During the days and weeks following 9/11, while doing what many of us were doing – praying and trying to make sense of a world seemingly gone mad – I was watching the recurring news coverage of our entry into a strange battle with an ambiguous enemy. I had no faces or pictures to place upon this new threat other than the footage of terror played over and over again until it started to look like a scene edited out of a bad catastrophe film from the seventies. Below faint bomb flashes across a dim night time horizon on the television screen was the teleprompter feed giving breaking news about the war. F.B.I. officials were trying to locate several people suspected of having connections with al-Qaeda and the attack on the World Trade Center. I was surprised to see Aafia’s name scroll across the screen and went to the internet to see if it was the same person. She seemed to have gained her affiliation with terrorism and classification as dangerous through her marriage to a man from whom she was divorced and estranged. She and her three children disappeared mysteriously into the Pakistan countryside with hushed tales of abduction by her ex-husband, the F.B.I., the U.S. Secret Service or the Pakistani government.

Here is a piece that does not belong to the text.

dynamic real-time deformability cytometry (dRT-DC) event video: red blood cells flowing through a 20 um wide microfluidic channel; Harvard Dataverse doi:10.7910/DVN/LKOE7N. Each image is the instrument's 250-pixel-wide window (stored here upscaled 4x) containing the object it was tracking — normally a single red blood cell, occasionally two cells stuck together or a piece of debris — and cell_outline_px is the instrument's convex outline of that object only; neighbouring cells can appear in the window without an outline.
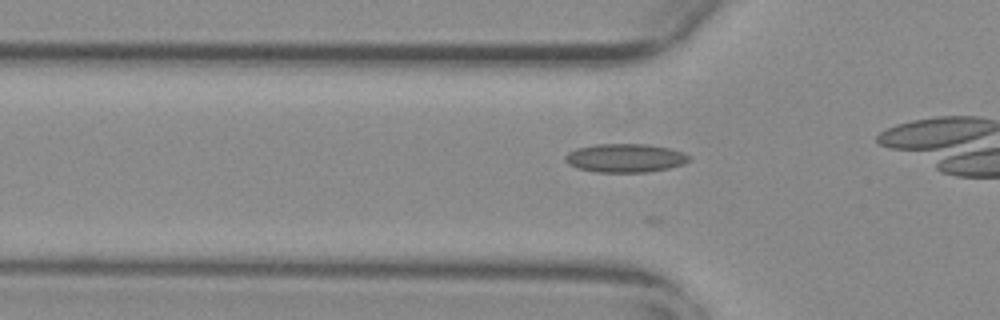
{"species": "common noctule bat (a hibernating species)", "species_latin": "Nyctalus noctula", "temperature_condition": "warm", "stored_images_in_passage": 10, "camera_frame_rate_fps": 3000, "um_per_image_px": 0.085, "animal": {"sex": "female", "body_mass_g": 29.2, "forearm_length_mm": 56.3}, "frame": {"image": 1, "passage_image": 4, "time_ms": 1.0, "image_size_px": [1000, 320], "cell_outline_px": [[692, 160], [684, 164], [668, 168], [648, 172], [596, 172], [576, 168], [568, 164], [564, 160], [564, 156], [568, 152], [576, 148], [596, 144], [648, 144], [668, 148], [680, 152], [688, 156]], "centroid_in_image_um": [53.1, 13.43], "position_along_channel_um": 72.7, "area_um2": 20.69}}
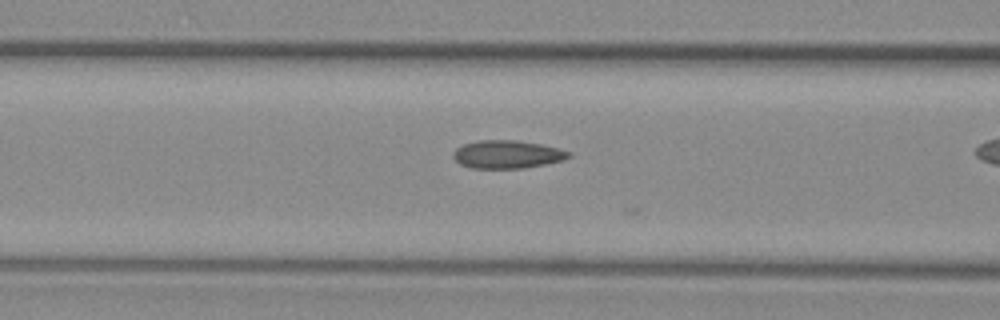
{"frame": {"image": 2, "passage_image": 8, "time_ms": 2.333, "image_size_px": [1000, 320], "cell_outline_px": [[572, 156], [560, 160], [544, 164], [524, 168], [472, 168], [460, 164], [452, 156], [452, 152], [456, 148], [464, 144], [476, 140], [516, 140], [540, 144], [572, 152]], "centroid_in_image_um": [43.07, 13.11], "position_along_channel_um": 123.5, "area_um2": 18.79}}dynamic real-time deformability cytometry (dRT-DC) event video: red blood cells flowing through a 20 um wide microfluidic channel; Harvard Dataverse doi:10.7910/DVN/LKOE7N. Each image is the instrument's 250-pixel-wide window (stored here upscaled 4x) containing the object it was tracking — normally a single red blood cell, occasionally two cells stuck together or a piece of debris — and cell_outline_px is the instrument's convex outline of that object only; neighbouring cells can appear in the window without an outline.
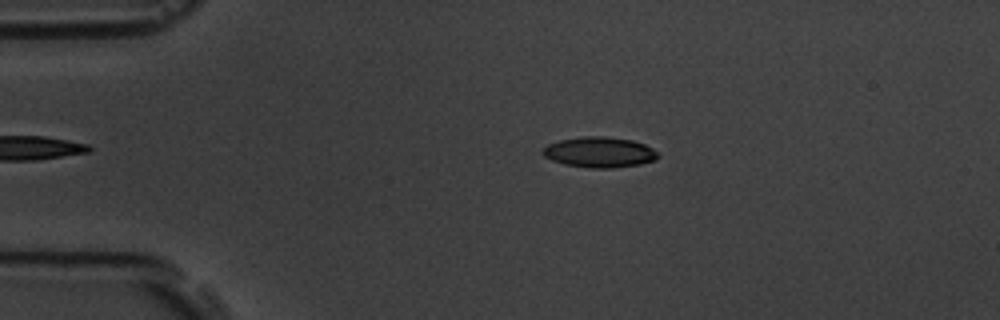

The face that I was offered to place upon the effigy of our new collective fears was one of a friend with whom I’d discovered and shared a brief common bond of humanness. While I knew that much of what makes me who I am was being attacked along with others like myself, I felt I had little to be afraid of or uncomfortable about, yet still much to be saddened over. I didn’t lose anyone on the morning of September 11. No friends or family were caught up inside of that gigantic trestle of dreams and aspirations when it was struck, gave way and collapsed into itself, throwing off refractions and fragments of individual portraits. I didn’t personally lose anyone in Washington D.C., or Pennsylvania. I haven’t lost anyone in Afghanistan or in Iraq. I did lose an acquaintance whom, like many people we meet each day and like many items we collect and add to our lives, helped make it a little bit richer and more valuable. I have friends and family and acquaintances who lost some of their souls to hatred and a good part of their spirits to vindictive diatribes against people they have never met and in all likelihood never will. Along with many others I lost a small belief that members of the human race could share with one another the gifts of our arts and crafts, our beauty, culture and faith and with it a hope that the world was growing larger and more accessible rather than smaller, colder and more alienated.